Myskina and Dementieva, Moscow girls, the same age, know each other from a time before even braces. Then they played for a pizza. Now, aware no Russian woman has won a Grand Slam final, they battle for history.

Myskina came back from a set and a break down to Alicia Molik; saved a match-point against Svetlana Kuznetsova, outplayed Venus Williams. She has nerve. Yet on final day her face is lined with tears, before the match even begins. She cannot breathe. The trainer arrives to help her. "I was really emotional, I was really nervous", she says. When she wins, she says in charmingly fractured English: "It's one of the dream. I'm still shaking."

Dementieva cannot stop shaking, even on court She is where she has wanted to be all her life but it is a test more arduous than anything her imagination dared manufacture. "I was waiting for this moment all my life", she said, "(but I) just couldn't handle the pressure." Then, she weeps.

A day later, in the same seat, a grown man is breaking down. Coria has lost one set all tournament; he is up two sets to love in the final. Reward for hard work and redemption for having been found guilty of taking nandrolone some years ago is a set away.

Then he cramps. He is tired, but also suddenly edgy, his mind helping tighten his body. "I became nervous", he said. "It was new for me. I had the experience of other tournaments, but I couldn't control this nervousness at that moment". He succumbs. Then he, too, weeps.

Dementieva knows few will remember that she must have displayed sufficient valour to beat six women in Paris, among them Lindsay Davenport and Amelie Mauresmo. Coria will carry a similar memory. He was brilliant, till it mattered most. It is unfair, but it is also fair. To win is one thing, to win it all rightfully takes more.

Dementieva and Coria remind us that sport at the highest level is brutal but testing, as it should be. That for all the often obscene prize money and disproportionate fame handed to athletes, greatness is quite another matter. It takes some earning. Winning tour titles is splendid, but the gateway to history is the Grand Slam. Only the strong pass through.

Coria had 23 break points to Gaudio's 15, but could not win; he served for the match but could not close it; he had two match points but could not take them. He had courage undoubtedly but not enough of it, and his failure, and that of the far more brittle Dementieva, makes us appreciate more the success of men and women who bent but did not break under pressure.

It's why Gaudio may never win anything of note ever again, but he has a memory of a sunlit June day so powerful that it will sustain him forever. His conquer was not over Coria, but himself. This is a champion.

He was ranked No.44, and no lower ranked player had won here since Gustavo Kuerten (then No.66) in 1997. He was unseeded. And for the first two sets he played like an impostor. No player ever has lost the first set of a French final 6-0 and won. Gaudio does not know that statistic but he must feel it.
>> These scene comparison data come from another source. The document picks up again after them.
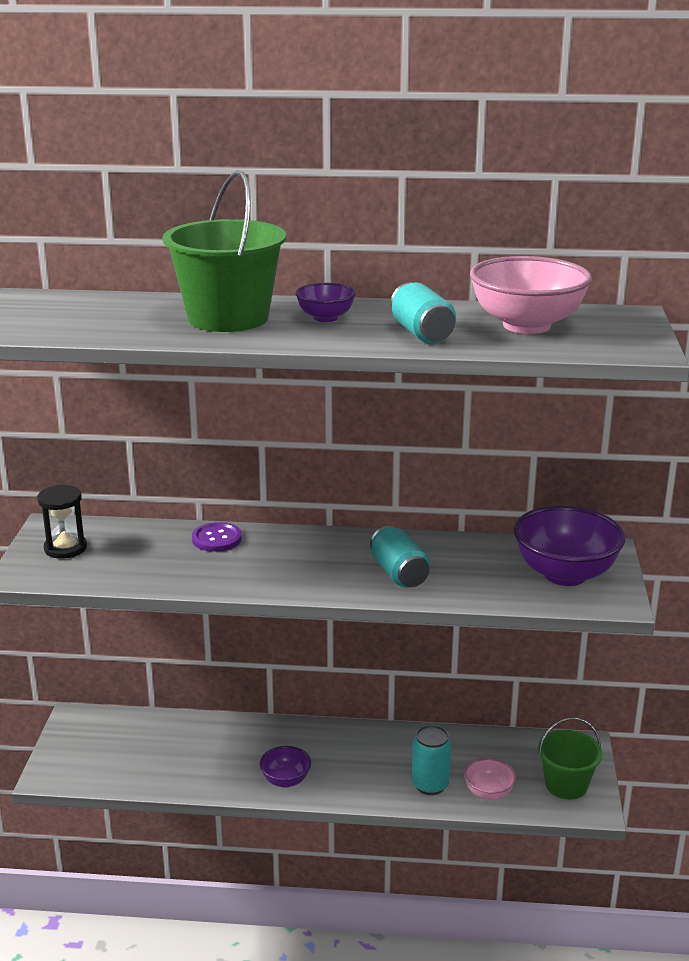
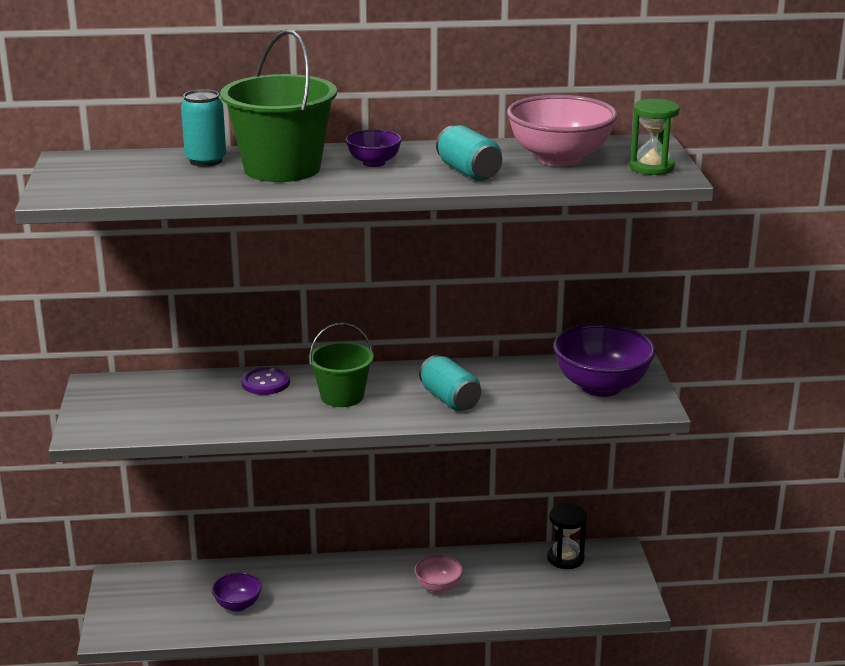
camera: 10 degrees left, 0 degrees up
black hourglass [37,485,87,559] -> black hourglass moved to [547,504,587,569]
purple bowl [260,746,311,788] -> purple bowl moved to [212,572,262,612]
turquoise can [412,725,451,795] -> turquoise can moved to [181,89,226,167]
pink bowl [464,758,516,800] -> pink bowl moved to [414,555,463,593]
green bucket [538,717,603,799] -> green bucket moved to [309,323,374,407]
none -> green hourglass [630,99,680,175]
Late into the second set, completely overwhelmed, he was feeling the agony of public embarrassment. "I was suffering too much", said Gaudio later. "I was telling my coach that I want to leave, I don't want to be here. I prefer to lose in the first round and to not be here in the final and making this, you know?" This idiot of himself?
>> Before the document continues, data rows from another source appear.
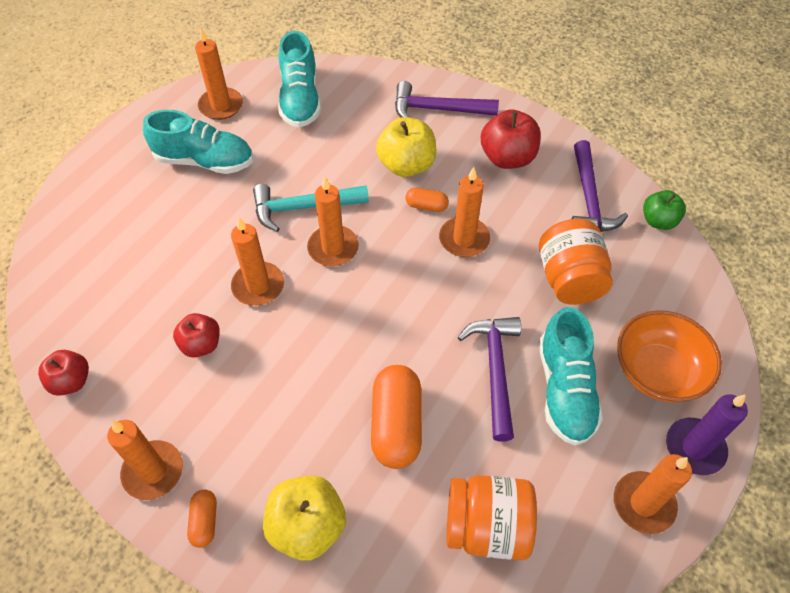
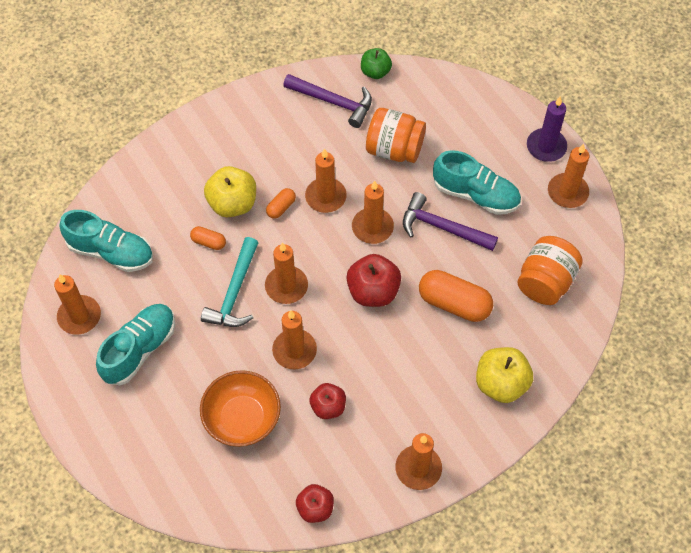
camera: 65 degrees left, 5 degrees up
orange capsule [187,489,217,548] -> orange capsule moved to [190,226,226,250]
purple hammer [395,81,499,118] -> none
red apple [481,109,541,169] -> red apple moved to [346,254,401,307]
orange bowl [617,310,722,403] -> orange bowl moved to [200,370,281,447]
none -> orange candle [352,181,394,244]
We will never quite know what happened to Gaudio, how he suddenly found strength of character, how he abruptly shrugged off adversity, how he rediscovered his lost game, because the processes of the human mind are unfathomable and often beyond articulation.
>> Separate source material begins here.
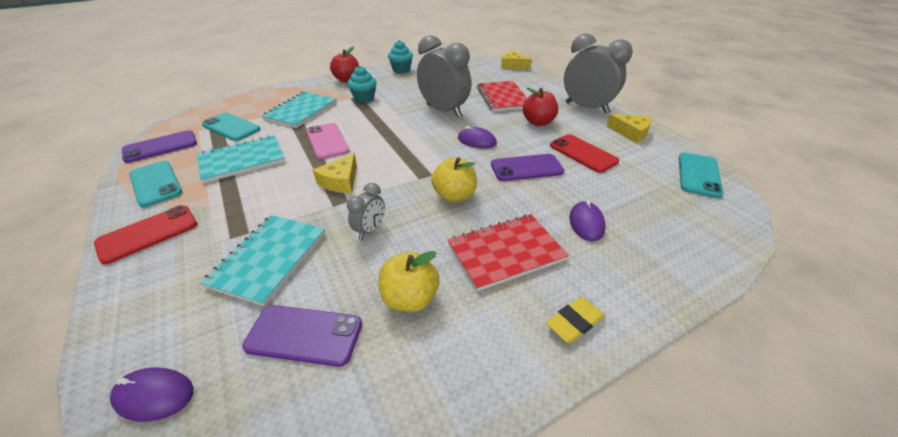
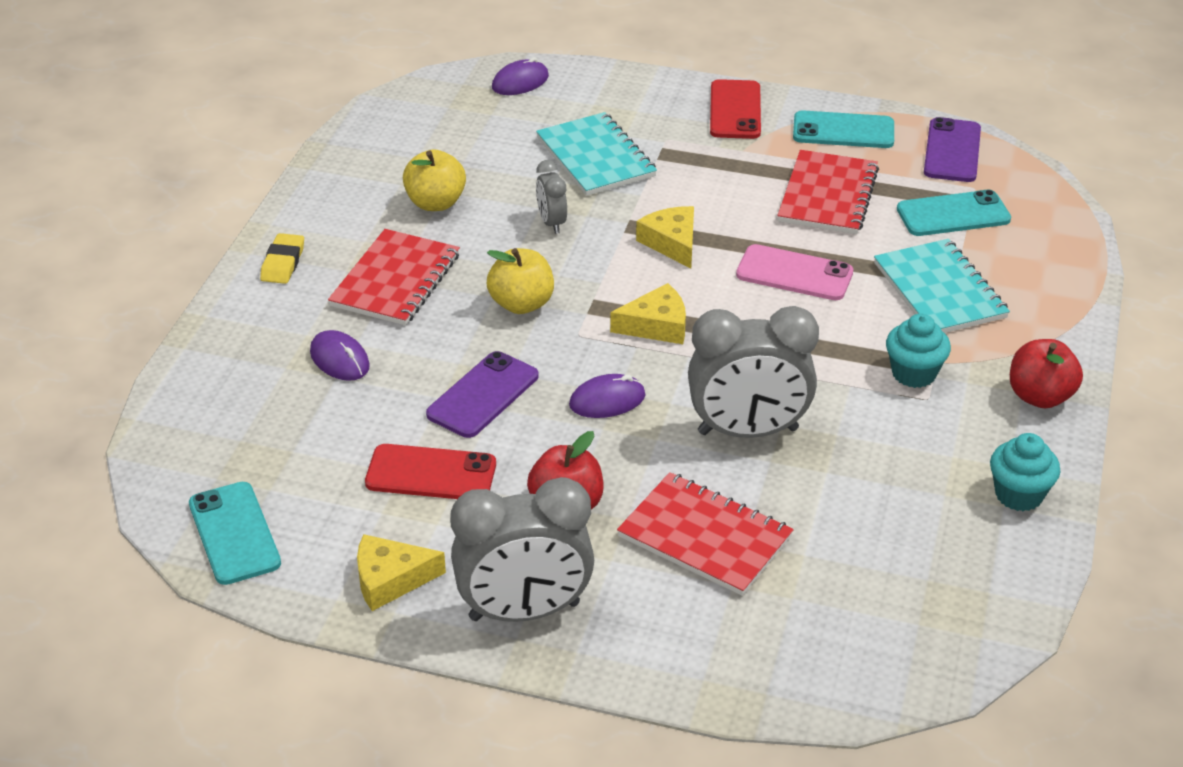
camera: 135 degrees right, 0 degrees up
turquoise notebook [197,135,285,183] -> red notebook [777,150,879,234]
purple phone [242,305,362,367] -> none
yellow cheese [501,51,532,70] -> yellow cheese moved to [610,283,686,344]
When the crowd started its wave, and screamed its support, he says he relaxed, began to "enjoy it more". It's the best explanation he could find that day.

In the end, even Gaudio, fashioner of the miracle, could not quite comprehend what he had accomplished. So he said: "I will have to calm down and go to my hotel, lie on my bed, and just think what I have done". Maybe he will have thought of his extraordinary journey, from sporting hell to heaven. Of a dream finally lived. And maybe then, he too will have, alone in his room, begun to weep. For the man he was and the player he has become.